- Location: Chelan County, Washington, U.S.
- Coordinates: 47°43′08″N 121°03′26″W﻿ / ﻿47.719°N 121.0571°W
- Type: natural lake, reservoir
- Primary outflows: Icicle Creek
- Basin countries: United States
- Surface area: 22.5 acres (0.091 km^{2})
- Surface elevation: 4,685 feet (1,428 m)

= Josephine Lake =

Josephine Lake is a natural lake and reservoir near Stevens Pass in Chelan County, Washington, United States. At the south skirt of Big Chief Mountain, Josephine Lake is the source of the Icicle Creek.

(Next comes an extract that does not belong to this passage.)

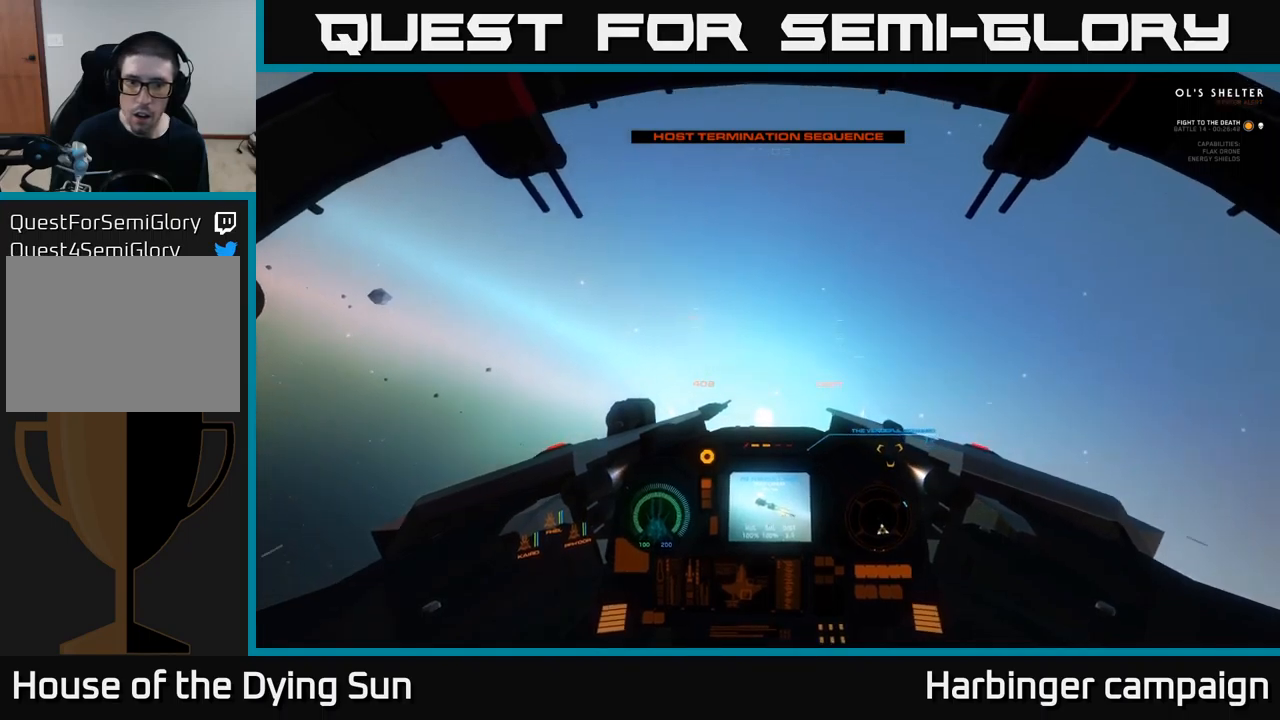
{"dt_ms": 500, "buttons": [], "left_stick": "center", "right_stick": "right", "events": [[83, "L2", "up"], [267, "right_stick", "right"], [483, "L1", "up"]]}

Because Josephine Lake is at the heart of the Alpine Lakes Wilderness, the lake is a popular area for hiking, swimming, and fishing golden trout.

==Location==
Josephine Lake is located approximately 5 miles southeast of Stevens Pass along the Pacific Crest Trail. Lake Susan Jane, the source of Mill Creek, is a short distance north along the Pacific Crest Trail and Swimming Deer Lake to the south along the trail.

==Outflow==

Icicle Creek is the outlet of Josephine Lake, less than a mile from the crest of the Cascade Range and the headwaters of Tunnel Creek, a tributary of the west-flowing Skykomish River. Josephine Lake's altitude is 4685 ft. Icicle Creek flows south from the lake through a deep and narrow granite valley. After a few miles it turns southeast and its gorge broadens into a classic glacier-carved U-shape.

Josephine Lake's cold waters flowing into Icicle Creek are critical for fish and wildlife within Icicle Canyon, the easternmost gateway of the Alpine Lakes Wilderness.

==Name==
Along with neighboring lakes, Josephine Lake was given its name by Albert Hale Sylvester, a topographer for the United States Geological Survey working throughout the North Cascades National Park Complex in the 1900s. The name is purported to be from Josephine Williams, wife of a ranger from Sylvester's district office.